Cutting out Cable (TV)

We used to watch a lot of TV. It was pretty standard, really. I grew up watching cartoons on Saturday mornings, a different set of cartoons in the afternoons after school, and sitcoms with my mom, and different shows with my dad. At my paternal grandparents house, my grandpa used to have some pro sports game on if one was broadcasting, and my grandma would be watching something else in another room. My maternal grandparents loved watching old movies from their time.

From what I had seen, this was completely normal. Cable was just another basic expense like electricity, water, gas, phone service, and internet access.

It had never occurred to me to even consider that our time and attention may have been better spent doing, well, anything else. This is not to say that we never did anything else, though. Growing up, we had cookouts, picnics, camping trips, hiking, baseball, basketball, soccer, tennis, and more. There was no shortage of physical outdoor activities, and none of them had any real competition from tv.

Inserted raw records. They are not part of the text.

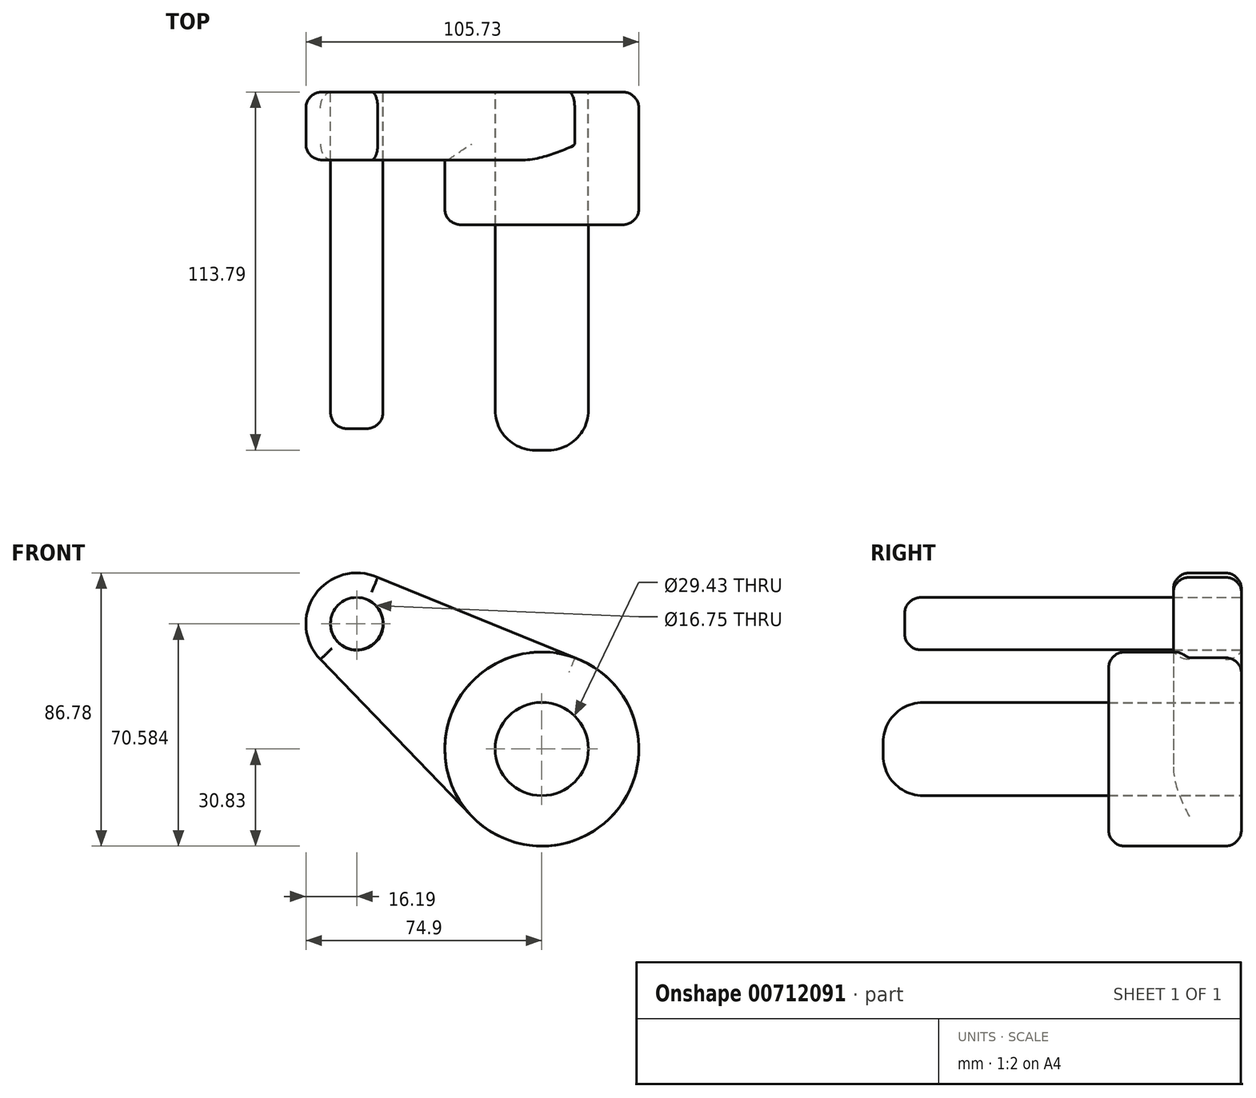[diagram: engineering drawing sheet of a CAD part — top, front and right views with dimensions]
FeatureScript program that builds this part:
annotation { "Feature Type Name" : "Feature", "Feature Type Description" : "" }
export const myFeature = defineFeature(function(context is Context, id is Id, definition is map)
    precondition{}
    {
        {
            var Q0;
            Q0=qCreatedBy(makeId("Front.planeOp"),FACE);
            var sketch = newSketch(context, id + "F0", { "sketchPlane" : qUnion([Q0])});
            skCircle(sketch, "E0", {"center": v(0, 0) * mm, "radius": 30.83 * mm});
            skCircle(sketch, "E1", {"center": v(-58.71, 39.75) * mm, "radius": 16.2 * mm});
            skLineSegment(sketch, "E2", {"start": v(-70.3, 28.44) * mm, "end": v(-22.18, -21.4) * mm});
            skLineSegment(sketch, "E3", {"start": v(-52.08, 54.53) * mm, "end": v(10.46, 29) * mm});
            skCircle(sketch, "E4", {"center": v(-58.71, 39.75) * mm, "radius": 8.38 * mm});
            skCircle(sketch, "E5", {"center": v(0, 0) * mm, "radius": 14.71 * mm});
            skSolve(sketch);
        }
        {
            var Q0;
            Q0 = qSketchRegion(id + "F0", true);
            extrude(context, id + "F1", {"entities" : qUnion([Q0]), "depth" : 21.59 * mm, "offsetDistance" : 25.4 * mm});
        }
        {
            var Q0;
            Q0=makeQuery(id+"F0.imprint","IMPRINT",FACE,{"disambiguationData":[TD([[makeQuery(id+"F0.imprint","IMPRINT",EDGE,{"derivedFrom":sQuery(id+"F0.wireOp",EDGE,"E5")}),-1.0]])]});
            extrude(context, id + "F2", {"entities" : qUnion([Q0]), "operationType" : NewBodyOperationType.ADD, "depth" : 42.16 * mm, "offsetDistance" : 25.4 * mm});
        }
        {
            var Q0;
            Q0=makeQuery(id+"F1.opExtrude","CAP_EDGE",EDGE,{"disambiguationData":[OSD([sQuery(id+"F0.wireOp",EDGE,"E3")])],"isStart":false});
            var Q1;
            Q1=makeQuery(id+"F1.opExtrude","CAP_EDGE",EDGE,{"disambiguationData":[OSD([sQuery(id+"F0.wireOp",EDGE,"E2")])],"isStart":false});
            var Q2;
            Q2=makeQuery(id+"F1.opExtrude","CAP_EDGE",EDGE,{"disambiguationData":[OSD([sQuery(id+"F0.wireOp",EDGE,"E1")])],"isStart":false});
            var Q3;
            Q3=makeQuery(id+"F2.opExtrude","CAP_EDGE",EDGE,{"disambiguationData":[OSD([sQuery(id+"F0.wireOp",EDGE,"E0")])],"isStart":false});
            var Q4;
            Q4=makeQuery(id+"F1.opExtrude","CAP_EDGE",EDGE,{"disambiguationData":[OSD([sQuery(id+"F0.wireOp",EDGE,"E3")])],"isStart":true});
            var Q5;
            Q5=makeQuery(id+"F1.opExtrude","CAP_EDGE",EDGE,{"disambiguationData":[OSD([sQuery(id+"F0.wireOp",EDGE,"E1")])],"isStart":true});
            var Q6;
            Q6=makeQuery(id+"F1.opExtrude","CAP_EDGE",EDGE,{"disambiguationData":[OSD([sQuery(id+"F0.wireOp",EDGE,"E0")])],"isStart":true});
            fillet(context, id + "F3", {"entities" : qUnion([Q0, Q1, Q2, Q3, Q4, Q5, Q6]), "radius" : 5.08 * mm, "tangentPropagation" : true, "allowEdgeOverflow" : false});
        }
        {
            var Q0;
            Q0=qCreatedBy(makeId("Front.planeOp"),FACE);
            var sketch = newSketch(context, id + "F4", { "sketchPlane" : qUnion([Q0])});
            skCircle(sketch, "E6", {"center": v(0, 0) * mm, "radius": 14.8 * mm});
            skSolve(sketch);
        }
        {
            var Q0;
            Q0 = qSketchRegion(id + "F4", true);
            extrude(context, id + "F5", {"entities" : qUnion([Q0]), "depth" : 113.8 * mm, "offsetDistance" : 25.4 * mm});
        }
        {
            var Q0;
            Q0=qCreatedBy(makeId("Front.planeOp"),FACE);
            var sketch = newSketch(context, id + "F6", { "sketchPlane" : qUnion([Q0])});
            skCircle(sketch, "E7", {"center": v(-58.76, 39.84) * mm, "radius": 8.32 * mm});
            skSolve(sketch);
        }
        {
            var Q0;
            Q0 = qSketchRegion(id + "F6", true);
            extrude(context, id + "F7", {"entities" : qUnion([Q0]), "depth" : 106.93 * mm, "offsetDistance" : 25.4 * mm});
        }
        {
            var Q0;
            Q0=makeQuery(id+"F5.opExtrude","CAP_FACE",FACE,{"disambiguationData":[OSD([sQuery(id+"F4.wireOp",EDGE,"E6")])],"isStart":false});
            fillet(context, id + "F8", {"entities" : qUnion([Q0]), "radius" : 12.7 * mm, "tangentPropagation" : true, "allowEdgeOverflow" : false});
        }
        {
            var Q0;
            Q0=makeQuery(id+"F7.opExtrude","CAP_FACE",FACE,{"disambiguationData":[OSD([sQuery(id+"F6.wireOp",EDGE,"E7")])],"isStart":false});
            fillet(context, id + "F9", {"entities" : qUnion([Q0]), "radius" : 5.08 * mm, "tangentPropagation" : true, "allowEdgeOverflow" : false});
        }
    });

A couple of years into our marriage, the familiar, “What do you want to eat?” had a cousin named, “What do you want to watch?” Embarrassingly, the common argument about who is responsible for making the decision had found it’s way into staring dumbly at a screen portraying ideas that may not have even been healthy.

After enough of these — it didn’t take many — we asked each other why we were paying for cable when there was nothing on worth watching. “Cord cutting” was not yet a thing, and we were kind of on our own. I remembered a childhood friend of mine who almost never watched TV. In fact, they had a single tv in their condo, and it was in a cabinet with closed doors in a room that was not commonly used (like a formal living room). Maybe this idea wasn’t so strange after all, or if it was, at least we were not the only weirdos considering it.

The Effects

It is interesting to willingly give up something that was previously taken for granted. It was the default way to kill time, and with it gone, how would our unrealized wealth of time be invested? It is often said that boredom is a sign of lack of creativity. It was time to put our creativity to the test.

Without a constant stream of entertainment to default to, we began to focus more on the lives we were living. In other words, more aware of our present existence. Sure, we had Netflix (we don’t anymore), but, at that time, it was really just movies, most of which we had no interest in seeing.

Real life became more, well, real.

Life Without Cable

Life without automatic packaged entertainment was better than we ever imagined. It was like a clean diet for the mind. For the first time in years, our minds were not being bombarded with ideas, emotions, subcultures, and hidden scripts with nearly every minute that was not already accounted for.

Honestly, it’s just like a fast. You don’t realize how much toxicity you are subjecting yourself to until you simply give it all up for a time. Does this mean that we never watch tv? Not in the least. We are still ordinary people, just like everyone else. It’s just that we are now careful about what we consume in every respect, beyond food.

What Do We Watch?

Being a highly visual person myself, I enjoy video content. We still have Amazon Prime and a Roku box. To be honest, we have Amazon Prime for the 2-day free shipping and similar perks, not for video content. The video content is a perk that we watch on occasion.

Roku does allow us access to some shows that we actually enjoy, so we are able to watch these when we want to. But really, with rare exception (Pandora on Roku, for example), turning on the television is kind of a heavily weighed decision.

Having young kids, we are bombarded with pop culture designed to be adored by young kids. It is simply unavoidable to be social without it. How do we handle the feeling of being left out?

The Unrecognized Gem

Our local public library is, frankly, absolutely amazing. Tiny #1 LOVES to read. We frequently have, literally, stacks of books checked out from the library at any given time. We also rent BluRay discs and DVDs for “family movie nights”. (these are not really part of the schedule like “Family Game Night” is, but are more of a one-off treat from time to time) Tiny #2 also really loves the Leap Frog “educational” videos.

Not only does visiting our library give us access to thousands of books and hundreds of movies, it costs us nothing more than we are already paying in taxes. How much more money could we spend, just for the movies, if we had bought them, or simply bought access to stream them? We encourage you to check out your local public library, if you have not already. Yours, too, could prove to be a fantastic resource.

Our Shifted Priorities

It often seems like the whole world idolizes entertainment and entertainers. When you don’t, it’s easy to feel different. It makes us feel like we don’t fit in. It reminds me of our dietary choices. We know it’s best for our physical and mental health, but it sure takes a toll on our social health.

This is a good reminder of why we do watch movies with our kids. If we had no other reason, we would still do it just to give them something culturally shared so they can identify with their peers. Personally? I’m pretty used to feeling left out. I see talk of TV shows, movies, latest trending music, etc.. as being like small talk. It’s something to talk about, but it should lead into conversation with substance. Often, these topics serve as the reason for discussion, and thus, are the end in themselves.

We value real experiences for our family more than we did before. This became especially true when we became parents. Is this to say that those who do spend more time on entertainment don’t? No. The purpose of this post is not to judge, but to share our own experiences and perspectives. Maybe you find something helpful in it. We sure hope you do.